Aborting a GET in progress
Jeff Johnson
n3npq at mac.com
Thu Mar 18 09:15:48 EDT 2010
On Mar 18, 2010, at 4:50 AM, Joe Orton wrote:
> Hi Jeff!
>
> On Wed, Mar 17, 2010 at 08:00:04PM -0400, Jeff Johnson wrote:
>> Is it feasible to abort a GET operation in progress but
>> preserve the connection session for performance?
>
> To "abort" a request it's necessary to either read the entire response
> body off the connection, or close it.
>
>> Is it sufficient to destroy a request to abort an operation
>> or should I proceed to attempt ne_close_connection() or
>> even destroy/recreate the session in order to abort a
>> transfer in progress?
>
> Destroying the request object then calling ne_close_connection() would
> be sufficient.
>
Thanks. That's what I needed to hear.
> I'm presuming you are using ne_begin_request()/ne_end_request(), and
> that you have a good estimate of the total response length based on the
> RPM header metadata from the response block(s) which are read?
>
Yes.
> You have a trade-off: reading and discarding the entire response may be
> slow if it's huge, but, if it's small then it may be faster than closing
> the connection and re-opening. I'd recommend some kind of heuristic:
>
> if expected-response-length < 256K (maybe):
> ne_discard_response()
> ne_end_request()
> ne_request_destroy()
> else:
> ne_request_destroy()
> close connection
>
Ah nice touch. Lemme see if I can get some measurements for tuning
the "256K" heuristic. I'm about to be calling ne_close_connection()
frequently, putting a stopwatch on the abort won't be hard.
But it also sounds like its time for me to get off my duff and
do GET w byte ranges so that a persistent connection can
be maintained.
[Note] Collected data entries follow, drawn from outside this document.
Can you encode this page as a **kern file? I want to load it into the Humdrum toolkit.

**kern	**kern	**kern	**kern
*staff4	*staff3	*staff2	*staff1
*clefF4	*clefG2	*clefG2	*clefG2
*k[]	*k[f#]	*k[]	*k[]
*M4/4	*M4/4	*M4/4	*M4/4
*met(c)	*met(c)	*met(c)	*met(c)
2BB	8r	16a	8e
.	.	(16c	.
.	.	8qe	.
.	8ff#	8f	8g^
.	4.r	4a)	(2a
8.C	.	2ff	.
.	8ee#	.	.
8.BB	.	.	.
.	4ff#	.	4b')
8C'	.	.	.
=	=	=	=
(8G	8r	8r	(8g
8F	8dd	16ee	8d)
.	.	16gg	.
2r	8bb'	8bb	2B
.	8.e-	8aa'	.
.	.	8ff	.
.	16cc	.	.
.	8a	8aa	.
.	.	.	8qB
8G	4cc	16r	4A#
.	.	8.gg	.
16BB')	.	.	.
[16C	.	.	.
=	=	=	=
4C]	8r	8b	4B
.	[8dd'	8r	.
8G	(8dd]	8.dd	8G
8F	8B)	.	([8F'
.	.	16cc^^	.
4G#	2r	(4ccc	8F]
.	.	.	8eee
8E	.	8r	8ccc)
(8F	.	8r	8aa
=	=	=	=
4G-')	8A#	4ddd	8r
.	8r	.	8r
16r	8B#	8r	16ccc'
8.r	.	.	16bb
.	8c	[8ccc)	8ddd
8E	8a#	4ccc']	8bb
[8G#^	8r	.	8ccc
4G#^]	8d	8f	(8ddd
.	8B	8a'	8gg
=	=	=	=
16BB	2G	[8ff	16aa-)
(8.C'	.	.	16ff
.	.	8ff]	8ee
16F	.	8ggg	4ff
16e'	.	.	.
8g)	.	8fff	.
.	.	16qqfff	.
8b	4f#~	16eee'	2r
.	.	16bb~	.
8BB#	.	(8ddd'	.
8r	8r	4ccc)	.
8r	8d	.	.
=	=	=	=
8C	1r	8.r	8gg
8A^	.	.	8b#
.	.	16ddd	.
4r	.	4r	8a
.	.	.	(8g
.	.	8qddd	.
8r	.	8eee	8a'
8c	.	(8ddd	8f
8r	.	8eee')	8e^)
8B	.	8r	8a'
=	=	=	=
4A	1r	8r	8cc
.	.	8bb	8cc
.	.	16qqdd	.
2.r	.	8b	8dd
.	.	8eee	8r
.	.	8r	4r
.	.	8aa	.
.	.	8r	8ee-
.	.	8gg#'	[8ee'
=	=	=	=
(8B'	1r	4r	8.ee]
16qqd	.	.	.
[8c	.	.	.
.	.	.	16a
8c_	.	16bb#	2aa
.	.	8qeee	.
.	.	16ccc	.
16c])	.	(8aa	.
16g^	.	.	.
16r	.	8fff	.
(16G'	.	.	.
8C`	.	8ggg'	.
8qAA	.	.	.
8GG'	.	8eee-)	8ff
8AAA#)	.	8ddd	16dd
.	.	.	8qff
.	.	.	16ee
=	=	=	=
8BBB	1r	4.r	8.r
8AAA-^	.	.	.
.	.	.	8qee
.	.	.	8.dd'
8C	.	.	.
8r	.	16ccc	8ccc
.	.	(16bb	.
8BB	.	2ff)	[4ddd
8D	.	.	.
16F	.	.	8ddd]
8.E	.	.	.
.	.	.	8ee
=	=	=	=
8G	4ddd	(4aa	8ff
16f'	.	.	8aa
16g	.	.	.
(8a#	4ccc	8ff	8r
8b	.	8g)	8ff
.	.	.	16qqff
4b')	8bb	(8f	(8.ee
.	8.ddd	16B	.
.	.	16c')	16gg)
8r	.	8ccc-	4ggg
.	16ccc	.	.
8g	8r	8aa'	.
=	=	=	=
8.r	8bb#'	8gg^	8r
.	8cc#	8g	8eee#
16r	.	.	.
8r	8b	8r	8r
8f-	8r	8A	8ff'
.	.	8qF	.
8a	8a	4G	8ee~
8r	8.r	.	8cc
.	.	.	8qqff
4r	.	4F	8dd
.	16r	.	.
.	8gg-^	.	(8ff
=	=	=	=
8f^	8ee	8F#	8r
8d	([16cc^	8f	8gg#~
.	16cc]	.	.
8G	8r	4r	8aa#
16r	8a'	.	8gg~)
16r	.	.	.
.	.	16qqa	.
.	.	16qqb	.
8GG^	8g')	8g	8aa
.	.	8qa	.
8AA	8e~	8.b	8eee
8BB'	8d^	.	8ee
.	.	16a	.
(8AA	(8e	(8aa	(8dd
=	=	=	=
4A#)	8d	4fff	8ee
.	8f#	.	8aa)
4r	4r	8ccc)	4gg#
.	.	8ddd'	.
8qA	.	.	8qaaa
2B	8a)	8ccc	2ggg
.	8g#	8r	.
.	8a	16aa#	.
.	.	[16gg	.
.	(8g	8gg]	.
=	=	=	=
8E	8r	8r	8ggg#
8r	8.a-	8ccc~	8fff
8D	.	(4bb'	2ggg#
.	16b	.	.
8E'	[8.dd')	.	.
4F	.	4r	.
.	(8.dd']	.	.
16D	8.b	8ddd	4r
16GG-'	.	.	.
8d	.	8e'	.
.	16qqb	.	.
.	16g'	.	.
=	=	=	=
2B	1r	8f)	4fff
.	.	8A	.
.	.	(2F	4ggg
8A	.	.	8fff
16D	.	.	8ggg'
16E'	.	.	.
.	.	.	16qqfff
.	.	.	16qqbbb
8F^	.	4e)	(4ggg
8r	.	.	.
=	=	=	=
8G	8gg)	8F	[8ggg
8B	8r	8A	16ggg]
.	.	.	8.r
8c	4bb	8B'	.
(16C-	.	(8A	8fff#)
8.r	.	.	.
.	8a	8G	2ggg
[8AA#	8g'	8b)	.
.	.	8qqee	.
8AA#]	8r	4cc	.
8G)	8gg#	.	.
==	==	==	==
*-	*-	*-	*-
Draining a byte range is likley cheaper
than closing the connection (judging from yr "256K" heuristic).
(aside)
BTW, I mostly have my RPMIO API functional through neon these days,
linking into common unix tools from *BSD and doing s/fopen/Fopen/ within,
to permit URI's to be used everywhere that file paths are used.
E.g.
/usr/lib/rpm/bin/find http://rpm5.org/files/ -name '*.rpm'
functions, and I have cp(1), grep(1), mtree(8) and (sufficiently) wget(1)
all tricked up to use Fopen(3) rather than fopen(3) on remote URI's.
Underneath the hood, your cadaver code to do "ls" has morph'ed to
Opendir(3) through a "argv dir" rather than a DAV collection.
Here's the pattern I use from HTML parsing since plain HTML != a WebDAV collection in XML:
static const char * hrefpat =
"(?i)<a(?:\\s+[a-z][a-z0-9_]*(?:=(?:\"[^\"]*\"|\\S+))?)*?\\s+href=(?:\"([^\"]*)\"|(\\S+))";
WORKS even if insane ;-)
I'm able to remotely tree walk large (>200K) *.rpm repositories
at gatech and duke .edu in 5-7 minutesusing Fts(3).